Vol. 1 No. 2 (2025): Issue 2 September 2025
Original Research Articles

Robustness and Reliability of Least Squares Adjustment Algorithms: A Quantitative Evaluation for Geodetic Survey Networks

Patrick Tombu
Department of Surveying and Geoinformatics, School of Environmental Studies, Benue State Polytechnic, Ugbokolo
Emmanuel O. Oko
Department of Mechanical Engineering Technology, Benue State Polytechnic, Ugbokolo
Ignatius Idoko
Department of Civil Engineering Technology, Benue State Polytechnic, Ugbokolo

Published 2025-10-01

Keywords

  • Robust geodetic adjustment,
  • Outlier detection,
  • Reliability analysis,
  • Computational efficiency,
  • GNSS networks

Abstract

The integrity of geodetic network adjustment is frequently compromised by gross errors and measurement anomalies, necessitating robust estimation strategies beyond classical ordinary least squares (OLS). This study presents a systematic evaluation of OLS alongside robust alternatives, including Iteratively Reweighted Least Squares (IRLS), Least Median of Squares (LMS), Least Trimmed Squares (LTS), and a reweighted LTS variant (LTS-RC), using Monte Carlo simulations under varying levels of data contamination.

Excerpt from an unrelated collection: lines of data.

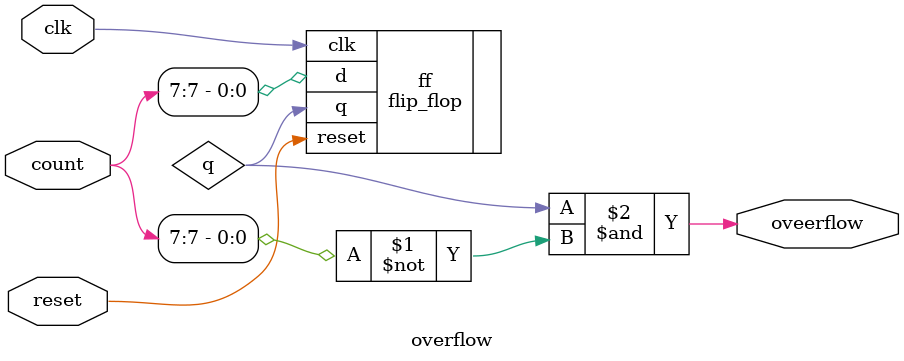
<source format=sv>
`timescale 1ns / 1ps
module overflow(
input logic [7:0] count,
input logic clk,
input logic reset,
output logic oveerflow

    );
    logic q;
    
flip_flop ff(
.clk(clk),       
.reset(reset),       
.d(count[7]),        
.q(q)
);   
assign oveerflow = q & ~count[7];

endmodule


</source>
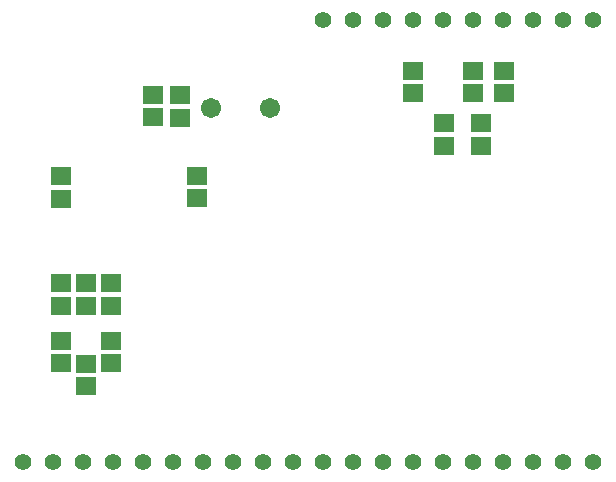
<source format=gbs>
G75*
%MOIN*%
%OFA0B0*%
%FSLAX25Y25*%
%IPPOS*%
%LPD*%
%AMOC8*
5,1,8,0,0,1.08239X$1,22.5*
%
%ADD10C,0.05524*%
%ADD11R,0.06706X0.05918*%
%ADD12C,0.06737*%
D10*
X0008835Y0005050D03*
X0018835Y0005050D03*
X0028835Y0005050D03*
X0038835Y0005050D03*
X0048835Y0005050D03*
X0058835Y0005050D03*
X0068835Y0005050D03*
X0078835Y0005050D03*
X0088835Y0005050D03*
X0098835Y0005050D03*
X0108835Y0005050D03*
X0118835Y0005050D03*
X0128835Y0005050D03*
X0138835Y0005050D03*
X0148835Y0005050D03*
X0158835Y0005050D03*
X0168835Y0005050D03*
X0178835Y0005050D03*
X0188835Y0005050D03*
X0198835Y0005050D03*
X0198835Y0152609D03*
X0188835Y0152609D03*
X0178835Y0152609D03*
X0168835Y0152609D03*
X0158835Y0152609D03*
X0148835Y0152609D03*
X0138835Y0152609D03*
X0128835Y0152609D03*
X0118835Y0152609D03*
X0108835Y0152609D03*
D11*
X0138795Y0135522D03*
X0138795Y0128042D03*
X0149031Y0118003D03*
X0149031Y0110522D03*
X0161630Y0110522D03*
X0161630Y0118003D03*
X0158874Y0128042D03*
X0158874Y0135522D03*
X0169110Y0135522D03*
X0169110Y0128042D03*
X0066925Y0100522D03*
X0066925Y0093042D03*
X0061256Y0119932D03*
X0061256Y0127412D03*
X0052161Y0127491D03*
X0052161Y0120011D03*
X0021433Y0100424D03*
X0021433Y0092944D03*
X0021669Y0064656D03*
X0029898Y0064656D03*
X0038165Y0064656D03*
X0038165Y0057176D03*
X0029898Y0057176D03*
X0021669Y0057176D03*
X0021669Y0045562D03*
X0021669Y0038081D03*
X0029937Y0037885D03*
X0038205Y0038081D03*
X0038205Y0045562D03*
X0029937Y0030404D03*
D12*
X0071650Y0123160D03*
X0091335Y0123160D03*
M02*

</source>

Performance was assessed through four dimensions: robustness to outliers, internal and external reliability indices, hypothesis testing power, and computational efficiency. Results reveal that while OLS provides minimal runtimes (~0.02 s per adjustment), its vulnerability to gross errors severely undermines reliability and detection capability, restricting its applicability to clean and low-risk data environments. Robust estimators substantially enhanced both internal redundancy and minimal detectable biases (MDBs), with IRLS offering a balanced trade-off between robustness and computational cost. LMS and LTS achieved superior error detection rates but at higher runtimes (0.20–0.35 s). Notably, LTS-RC consistently delivered the strongest overall performance, maintaining coordinate integrity under severe contamination while achieving acceptable computational feasibility (~0.15 s). These findings corroborate prior work in geodesy and statistics while extending their relevance to modern survey network configurations. The study recommends prioritizing robust estimators, particularly LTS-RC, for high-stakes applications such as deformation monitoring, GNSS-based engineering surveys, and critical infrastructure projects. Integrating robust adjustment methods into technical standards and professional training will enhance the resilience and reliability of geodetic practice.